The use of rotating polygon scanning mirrors in laser printers to provide a beam sweep or scan of the image of a modulated light source across a photoresisted medium, such as a rotating drum, is well known. More recently, there have been efforts to use a much less expensive flat member with a single reflective surface, such as a MEMS resonant oscillating mirror to provide the scanning beam. Other devices using resonant oscillating members, other than mirrors, may also benefit from this invention. These torsional hinged resonant scanning devices provide excellent performance at a very advantageous cost. However, every new technology has its own set of problems and resonant torsional hinged devices, such as mirrors, are no exception.
As an example, inertially driven torsional hinged resonant devices made of silicon exhibit unusually high mechanical gain. Further, such resonant devices can readily be driven inertially through the support or anchor regions. However, as will be appreciated by those skilled in the art, the power required to drive the device to a required angular position is a function of the stiffness of the torsional hinges at the anchor regions that support the device and stiffness of the anchor region. Therefore, as customers demand larger mirrors or other oscillating devices with higher and higher resonant frequencies, the torsional hinges must be made stiffer. Typically, the greatest portion of the actuator or drive power is used to bend the anchor regions to provide the rotational motion at the hinge attachment regions of the anchor. Since a favored source of power for an inertial drive is a piezoelectric element, it will be appreciated that as greater drive power is required, greater drive voltages are also required to drive the piezoelectric element. For battery powered applications, such high voltage requirements are a problem.

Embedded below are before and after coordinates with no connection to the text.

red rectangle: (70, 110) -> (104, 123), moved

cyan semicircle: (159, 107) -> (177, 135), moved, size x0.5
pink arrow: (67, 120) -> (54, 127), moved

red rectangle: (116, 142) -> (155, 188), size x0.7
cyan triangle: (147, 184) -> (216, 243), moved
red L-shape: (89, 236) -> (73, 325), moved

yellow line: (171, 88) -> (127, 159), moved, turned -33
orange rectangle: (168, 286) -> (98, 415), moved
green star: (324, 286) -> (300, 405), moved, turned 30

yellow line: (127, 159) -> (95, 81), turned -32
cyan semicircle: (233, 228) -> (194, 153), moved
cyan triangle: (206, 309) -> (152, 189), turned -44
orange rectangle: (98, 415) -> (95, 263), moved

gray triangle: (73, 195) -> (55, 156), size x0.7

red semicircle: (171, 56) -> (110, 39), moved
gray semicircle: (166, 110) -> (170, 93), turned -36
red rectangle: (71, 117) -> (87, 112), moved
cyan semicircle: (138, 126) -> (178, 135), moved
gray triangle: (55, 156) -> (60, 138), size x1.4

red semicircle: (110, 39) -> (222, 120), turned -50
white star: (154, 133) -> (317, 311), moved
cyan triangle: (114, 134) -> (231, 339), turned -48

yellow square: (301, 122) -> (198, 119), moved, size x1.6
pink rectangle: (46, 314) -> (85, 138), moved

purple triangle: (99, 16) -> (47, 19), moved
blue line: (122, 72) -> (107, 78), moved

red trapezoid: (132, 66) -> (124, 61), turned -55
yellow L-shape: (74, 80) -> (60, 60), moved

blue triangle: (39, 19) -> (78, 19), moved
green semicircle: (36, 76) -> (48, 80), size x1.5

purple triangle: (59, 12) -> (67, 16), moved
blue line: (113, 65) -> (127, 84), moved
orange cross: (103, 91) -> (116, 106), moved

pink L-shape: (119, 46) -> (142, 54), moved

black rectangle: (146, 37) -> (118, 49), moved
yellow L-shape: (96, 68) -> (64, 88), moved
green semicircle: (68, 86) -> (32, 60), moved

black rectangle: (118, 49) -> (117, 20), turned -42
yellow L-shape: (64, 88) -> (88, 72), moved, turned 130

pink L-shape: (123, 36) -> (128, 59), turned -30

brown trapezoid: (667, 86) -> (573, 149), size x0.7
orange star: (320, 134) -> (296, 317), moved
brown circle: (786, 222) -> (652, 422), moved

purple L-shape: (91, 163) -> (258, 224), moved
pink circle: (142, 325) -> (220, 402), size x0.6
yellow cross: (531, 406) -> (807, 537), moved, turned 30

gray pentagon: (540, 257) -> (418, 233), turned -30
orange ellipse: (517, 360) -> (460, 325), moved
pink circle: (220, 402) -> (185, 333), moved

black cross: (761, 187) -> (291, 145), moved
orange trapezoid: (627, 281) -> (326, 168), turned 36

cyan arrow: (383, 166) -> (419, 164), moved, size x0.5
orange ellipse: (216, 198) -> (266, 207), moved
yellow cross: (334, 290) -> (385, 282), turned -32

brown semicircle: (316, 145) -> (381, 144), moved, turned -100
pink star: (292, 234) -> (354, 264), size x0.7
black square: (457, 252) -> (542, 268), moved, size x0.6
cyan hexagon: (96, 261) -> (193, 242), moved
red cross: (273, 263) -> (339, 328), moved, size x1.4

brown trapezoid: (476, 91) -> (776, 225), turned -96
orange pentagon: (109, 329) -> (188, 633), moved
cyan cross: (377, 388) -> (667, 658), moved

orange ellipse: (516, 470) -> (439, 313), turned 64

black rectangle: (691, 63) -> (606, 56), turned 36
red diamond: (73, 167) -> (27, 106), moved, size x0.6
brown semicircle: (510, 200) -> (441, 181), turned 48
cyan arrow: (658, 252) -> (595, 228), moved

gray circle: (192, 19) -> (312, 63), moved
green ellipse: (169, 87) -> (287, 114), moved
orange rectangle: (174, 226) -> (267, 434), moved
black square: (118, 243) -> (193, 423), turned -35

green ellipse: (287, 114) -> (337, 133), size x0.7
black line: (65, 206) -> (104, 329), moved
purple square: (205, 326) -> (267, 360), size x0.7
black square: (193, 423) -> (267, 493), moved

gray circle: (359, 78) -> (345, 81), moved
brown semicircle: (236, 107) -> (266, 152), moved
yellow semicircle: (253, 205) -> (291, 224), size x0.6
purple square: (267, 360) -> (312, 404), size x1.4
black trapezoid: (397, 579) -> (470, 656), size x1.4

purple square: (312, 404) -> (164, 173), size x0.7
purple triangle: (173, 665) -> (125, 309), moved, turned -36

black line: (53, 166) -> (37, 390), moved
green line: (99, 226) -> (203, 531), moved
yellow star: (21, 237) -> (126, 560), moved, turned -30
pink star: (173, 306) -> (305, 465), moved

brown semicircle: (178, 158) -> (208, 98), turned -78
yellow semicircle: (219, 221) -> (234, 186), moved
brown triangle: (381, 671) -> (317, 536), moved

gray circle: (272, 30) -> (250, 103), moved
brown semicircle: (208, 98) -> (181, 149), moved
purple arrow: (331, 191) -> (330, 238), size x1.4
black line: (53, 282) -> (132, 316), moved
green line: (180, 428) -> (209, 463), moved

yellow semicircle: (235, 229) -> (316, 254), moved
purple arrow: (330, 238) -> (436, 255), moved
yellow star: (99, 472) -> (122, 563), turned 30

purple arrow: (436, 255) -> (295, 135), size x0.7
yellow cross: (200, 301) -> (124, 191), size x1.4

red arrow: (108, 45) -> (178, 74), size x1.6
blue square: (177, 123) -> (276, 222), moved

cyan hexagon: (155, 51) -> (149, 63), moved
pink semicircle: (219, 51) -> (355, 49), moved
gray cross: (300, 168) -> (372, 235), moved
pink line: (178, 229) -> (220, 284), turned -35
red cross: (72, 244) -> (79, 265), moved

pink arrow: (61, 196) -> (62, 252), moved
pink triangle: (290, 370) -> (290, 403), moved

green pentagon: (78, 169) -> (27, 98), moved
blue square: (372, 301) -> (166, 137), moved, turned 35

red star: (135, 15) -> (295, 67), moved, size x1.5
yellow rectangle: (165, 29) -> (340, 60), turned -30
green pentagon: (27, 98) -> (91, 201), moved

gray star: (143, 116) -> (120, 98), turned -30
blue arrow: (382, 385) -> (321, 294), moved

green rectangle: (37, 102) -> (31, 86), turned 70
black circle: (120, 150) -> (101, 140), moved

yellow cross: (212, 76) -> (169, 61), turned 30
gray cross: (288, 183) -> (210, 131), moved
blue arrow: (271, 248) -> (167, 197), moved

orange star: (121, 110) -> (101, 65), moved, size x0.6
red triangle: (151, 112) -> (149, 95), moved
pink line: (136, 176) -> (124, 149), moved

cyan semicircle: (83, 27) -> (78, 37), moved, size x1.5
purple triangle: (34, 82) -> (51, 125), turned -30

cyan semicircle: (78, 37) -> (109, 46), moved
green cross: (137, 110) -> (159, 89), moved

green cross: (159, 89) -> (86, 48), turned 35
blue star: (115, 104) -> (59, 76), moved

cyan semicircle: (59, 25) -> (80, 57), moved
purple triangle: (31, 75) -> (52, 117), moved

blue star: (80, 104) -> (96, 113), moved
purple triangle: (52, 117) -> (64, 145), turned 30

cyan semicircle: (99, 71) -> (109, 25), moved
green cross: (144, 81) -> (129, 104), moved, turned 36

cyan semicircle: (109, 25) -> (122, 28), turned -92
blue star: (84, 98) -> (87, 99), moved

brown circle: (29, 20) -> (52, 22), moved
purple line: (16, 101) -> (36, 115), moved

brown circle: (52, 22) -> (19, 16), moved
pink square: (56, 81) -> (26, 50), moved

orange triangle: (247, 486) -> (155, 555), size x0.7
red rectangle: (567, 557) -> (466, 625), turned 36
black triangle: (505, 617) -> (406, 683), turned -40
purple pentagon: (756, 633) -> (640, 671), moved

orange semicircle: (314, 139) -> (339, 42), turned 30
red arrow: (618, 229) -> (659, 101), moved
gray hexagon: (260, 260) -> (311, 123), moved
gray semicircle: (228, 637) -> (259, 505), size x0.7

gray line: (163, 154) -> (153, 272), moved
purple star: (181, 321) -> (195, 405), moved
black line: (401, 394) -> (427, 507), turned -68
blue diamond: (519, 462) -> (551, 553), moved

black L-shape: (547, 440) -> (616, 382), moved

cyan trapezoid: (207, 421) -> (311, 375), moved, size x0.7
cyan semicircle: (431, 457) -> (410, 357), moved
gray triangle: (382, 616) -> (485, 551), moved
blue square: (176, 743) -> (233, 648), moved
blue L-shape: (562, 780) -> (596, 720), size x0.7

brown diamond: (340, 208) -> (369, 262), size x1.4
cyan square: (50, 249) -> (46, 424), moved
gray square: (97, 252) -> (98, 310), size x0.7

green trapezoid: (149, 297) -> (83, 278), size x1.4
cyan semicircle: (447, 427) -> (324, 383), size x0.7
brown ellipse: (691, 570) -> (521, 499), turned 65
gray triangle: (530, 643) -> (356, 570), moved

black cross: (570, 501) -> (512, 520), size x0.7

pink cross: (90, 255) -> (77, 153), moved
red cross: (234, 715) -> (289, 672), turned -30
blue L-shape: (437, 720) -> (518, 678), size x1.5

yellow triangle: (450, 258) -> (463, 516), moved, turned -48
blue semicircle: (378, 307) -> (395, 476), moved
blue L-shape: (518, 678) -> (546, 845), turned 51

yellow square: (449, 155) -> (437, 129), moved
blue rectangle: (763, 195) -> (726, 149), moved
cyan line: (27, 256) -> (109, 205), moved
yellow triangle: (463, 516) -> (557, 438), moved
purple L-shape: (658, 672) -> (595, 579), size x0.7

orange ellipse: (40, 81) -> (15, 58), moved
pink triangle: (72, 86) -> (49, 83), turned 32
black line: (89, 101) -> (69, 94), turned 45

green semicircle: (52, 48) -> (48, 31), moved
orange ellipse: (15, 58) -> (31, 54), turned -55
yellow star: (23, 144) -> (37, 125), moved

Therefore, method and structures that facilitate the use of high frequency large resonant devices with a large angular movement without a corresponding increase in drive power would be advantageous.
As will also be appreciated, the resonant frequency of such an oscillating device cannot be precisely set by manufacturing methods. Consequently, a method of adjusting the resonant frequency would be a significant improvement and would improve yield.